Sunday, August 1, 2010

Joan Chandos Baez




Joan Chandos Baez (born January 9, 1941) is an American folk singer, songwriter and activist. Baez has a distinctive vocal style, with a strong vibrato.[1] Her recordings include many topical songs and material dealing with social issues.

Baez began her career performing in coffeehouses in the Boston-Cambridge area, and rose to fame as an unbilled performer at the 1959 Newport Folk Festival. She began her recording career in 1960, and achieved immediate success. Her first three albums, Joan Baez, Joan Baez, Vol. 2, and Joan Baez in Concert all achieved gold record status, and stayed on the charts for two years.[2]

She is well known for her hit "Diamonds & Rust", her covers of Phil Ochs's "There but for Fortune" and The Band's "The Night They Drove Old Dixie Down". Other songs associated with Baez include "Farewell, Angelina", "Love Is Just a Four-Letter Word", "Joe Hill", "Sweet Sir Galahad" and "We Shall Overcome" (three of the songs she performed at the 1969 Woodstock Festival). She helped to bring the songs of Bob Dylan to national prominence, and has displayed a lifelong commitment to political and social activism in the fields of nonviolence, civil rights, human rights and the environment.[3]

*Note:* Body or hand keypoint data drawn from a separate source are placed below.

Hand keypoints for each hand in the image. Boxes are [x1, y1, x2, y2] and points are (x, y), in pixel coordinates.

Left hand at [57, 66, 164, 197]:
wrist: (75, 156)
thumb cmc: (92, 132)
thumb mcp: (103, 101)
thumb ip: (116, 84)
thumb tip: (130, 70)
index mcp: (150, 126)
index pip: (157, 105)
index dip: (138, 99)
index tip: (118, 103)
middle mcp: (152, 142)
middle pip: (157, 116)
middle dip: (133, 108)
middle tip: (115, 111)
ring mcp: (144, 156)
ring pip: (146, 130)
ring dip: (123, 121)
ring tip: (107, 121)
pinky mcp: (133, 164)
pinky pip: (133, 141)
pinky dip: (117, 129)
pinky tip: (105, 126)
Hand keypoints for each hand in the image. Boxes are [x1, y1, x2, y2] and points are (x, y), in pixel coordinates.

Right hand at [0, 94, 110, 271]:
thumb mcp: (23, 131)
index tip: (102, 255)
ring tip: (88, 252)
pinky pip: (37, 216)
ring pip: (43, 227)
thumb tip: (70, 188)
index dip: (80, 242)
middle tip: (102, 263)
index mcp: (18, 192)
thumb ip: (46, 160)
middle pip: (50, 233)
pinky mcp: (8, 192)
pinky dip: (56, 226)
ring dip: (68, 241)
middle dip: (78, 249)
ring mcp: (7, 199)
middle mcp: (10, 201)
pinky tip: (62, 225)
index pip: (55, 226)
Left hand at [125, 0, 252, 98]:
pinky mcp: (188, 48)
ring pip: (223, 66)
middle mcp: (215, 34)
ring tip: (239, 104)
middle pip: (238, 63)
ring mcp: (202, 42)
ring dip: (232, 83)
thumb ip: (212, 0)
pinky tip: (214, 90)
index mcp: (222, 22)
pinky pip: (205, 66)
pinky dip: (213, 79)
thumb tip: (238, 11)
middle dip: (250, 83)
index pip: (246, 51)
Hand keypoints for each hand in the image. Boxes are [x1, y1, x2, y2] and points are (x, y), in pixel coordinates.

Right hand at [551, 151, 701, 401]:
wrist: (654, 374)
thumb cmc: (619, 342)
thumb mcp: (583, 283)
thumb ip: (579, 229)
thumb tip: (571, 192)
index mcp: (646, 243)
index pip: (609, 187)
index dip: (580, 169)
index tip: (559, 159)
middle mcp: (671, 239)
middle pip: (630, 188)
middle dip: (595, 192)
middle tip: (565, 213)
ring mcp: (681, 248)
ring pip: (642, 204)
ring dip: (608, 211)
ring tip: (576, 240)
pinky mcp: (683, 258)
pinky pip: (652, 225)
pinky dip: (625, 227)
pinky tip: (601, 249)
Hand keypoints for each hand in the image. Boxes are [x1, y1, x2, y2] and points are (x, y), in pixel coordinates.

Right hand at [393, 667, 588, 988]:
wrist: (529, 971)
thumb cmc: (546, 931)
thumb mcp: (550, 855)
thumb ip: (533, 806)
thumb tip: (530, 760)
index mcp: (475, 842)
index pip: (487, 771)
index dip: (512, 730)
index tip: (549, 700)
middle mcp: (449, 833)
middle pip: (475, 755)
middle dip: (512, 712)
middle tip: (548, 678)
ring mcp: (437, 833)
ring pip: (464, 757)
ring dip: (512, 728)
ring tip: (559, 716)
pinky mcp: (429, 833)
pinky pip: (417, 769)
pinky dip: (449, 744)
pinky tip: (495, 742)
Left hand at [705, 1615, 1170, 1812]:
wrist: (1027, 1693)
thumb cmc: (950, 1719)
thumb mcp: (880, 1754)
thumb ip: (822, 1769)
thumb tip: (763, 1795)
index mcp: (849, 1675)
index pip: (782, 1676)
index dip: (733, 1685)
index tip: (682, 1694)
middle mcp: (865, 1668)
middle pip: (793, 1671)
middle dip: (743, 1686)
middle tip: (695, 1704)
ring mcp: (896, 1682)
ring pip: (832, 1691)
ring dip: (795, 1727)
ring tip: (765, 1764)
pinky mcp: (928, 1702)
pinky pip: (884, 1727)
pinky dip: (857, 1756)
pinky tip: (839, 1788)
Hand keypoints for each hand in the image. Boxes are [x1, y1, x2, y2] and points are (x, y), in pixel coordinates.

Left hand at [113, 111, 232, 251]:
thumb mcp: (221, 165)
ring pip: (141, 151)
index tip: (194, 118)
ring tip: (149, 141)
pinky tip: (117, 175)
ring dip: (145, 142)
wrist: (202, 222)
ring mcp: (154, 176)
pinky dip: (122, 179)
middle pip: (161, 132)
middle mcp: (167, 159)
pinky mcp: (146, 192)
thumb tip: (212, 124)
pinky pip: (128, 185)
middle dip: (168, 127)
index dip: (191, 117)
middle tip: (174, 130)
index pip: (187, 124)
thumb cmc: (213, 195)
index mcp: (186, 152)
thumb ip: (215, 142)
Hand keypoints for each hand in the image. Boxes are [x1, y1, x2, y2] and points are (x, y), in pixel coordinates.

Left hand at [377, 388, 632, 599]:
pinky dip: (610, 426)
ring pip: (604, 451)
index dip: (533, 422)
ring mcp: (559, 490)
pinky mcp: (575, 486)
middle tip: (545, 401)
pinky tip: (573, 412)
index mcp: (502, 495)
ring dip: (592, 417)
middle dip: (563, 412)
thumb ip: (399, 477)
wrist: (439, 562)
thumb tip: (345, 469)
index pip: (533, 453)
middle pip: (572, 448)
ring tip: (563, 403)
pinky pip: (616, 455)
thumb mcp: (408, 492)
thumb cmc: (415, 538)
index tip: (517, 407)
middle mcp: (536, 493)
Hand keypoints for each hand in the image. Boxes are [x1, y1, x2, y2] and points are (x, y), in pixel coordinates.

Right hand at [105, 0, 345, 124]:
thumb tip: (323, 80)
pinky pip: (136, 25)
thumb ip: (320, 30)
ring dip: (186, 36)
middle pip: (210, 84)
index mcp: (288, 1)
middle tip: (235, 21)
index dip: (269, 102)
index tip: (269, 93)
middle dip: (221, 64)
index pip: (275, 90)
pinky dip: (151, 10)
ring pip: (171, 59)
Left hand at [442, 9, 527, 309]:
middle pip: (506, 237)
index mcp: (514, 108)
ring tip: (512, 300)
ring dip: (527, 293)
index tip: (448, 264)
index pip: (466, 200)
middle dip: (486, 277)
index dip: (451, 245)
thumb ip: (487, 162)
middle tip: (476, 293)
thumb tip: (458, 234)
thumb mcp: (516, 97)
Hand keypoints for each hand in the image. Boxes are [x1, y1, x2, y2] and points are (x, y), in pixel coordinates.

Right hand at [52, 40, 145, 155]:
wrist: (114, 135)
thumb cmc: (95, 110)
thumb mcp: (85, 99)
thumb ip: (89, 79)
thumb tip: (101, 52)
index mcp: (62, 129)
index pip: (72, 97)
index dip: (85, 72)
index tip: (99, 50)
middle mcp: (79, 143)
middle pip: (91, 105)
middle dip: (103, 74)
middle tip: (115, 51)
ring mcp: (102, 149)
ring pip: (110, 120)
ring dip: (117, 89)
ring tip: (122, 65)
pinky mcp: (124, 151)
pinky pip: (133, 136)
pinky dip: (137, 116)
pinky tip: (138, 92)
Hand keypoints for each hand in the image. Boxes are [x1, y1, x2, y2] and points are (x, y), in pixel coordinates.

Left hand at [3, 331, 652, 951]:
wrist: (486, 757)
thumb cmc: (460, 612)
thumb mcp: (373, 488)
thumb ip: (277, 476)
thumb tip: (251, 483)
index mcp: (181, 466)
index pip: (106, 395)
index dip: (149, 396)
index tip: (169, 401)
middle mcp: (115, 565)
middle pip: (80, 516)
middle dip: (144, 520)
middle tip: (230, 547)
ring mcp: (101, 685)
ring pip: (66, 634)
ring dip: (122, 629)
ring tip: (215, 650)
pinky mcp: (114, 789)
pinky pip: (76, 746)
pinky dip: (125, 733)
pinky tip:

Baez has performed publicly for over 50 years, released over 30 albums and recorded songs in at least eight languages. She is regarded as a folk singer, although her music has diversified since the 1960s, encompassing everything from rock and pop to country and gospel. Although a songwriter herself, Baez is generally regarded as an interpreter of other people's work, having recorded songs by The Allman Brothers Band, The Beatles, Jackson Browne, Bob Dylan, Woody Guthrie, The Rolling Stones, Pete Seeger, Paul Simon, Stevie Wonder and many others. In recent years, she has found success interpreting songs of modern songwriters such as Ryan Adams, Steve Earle and Natalie Merchant.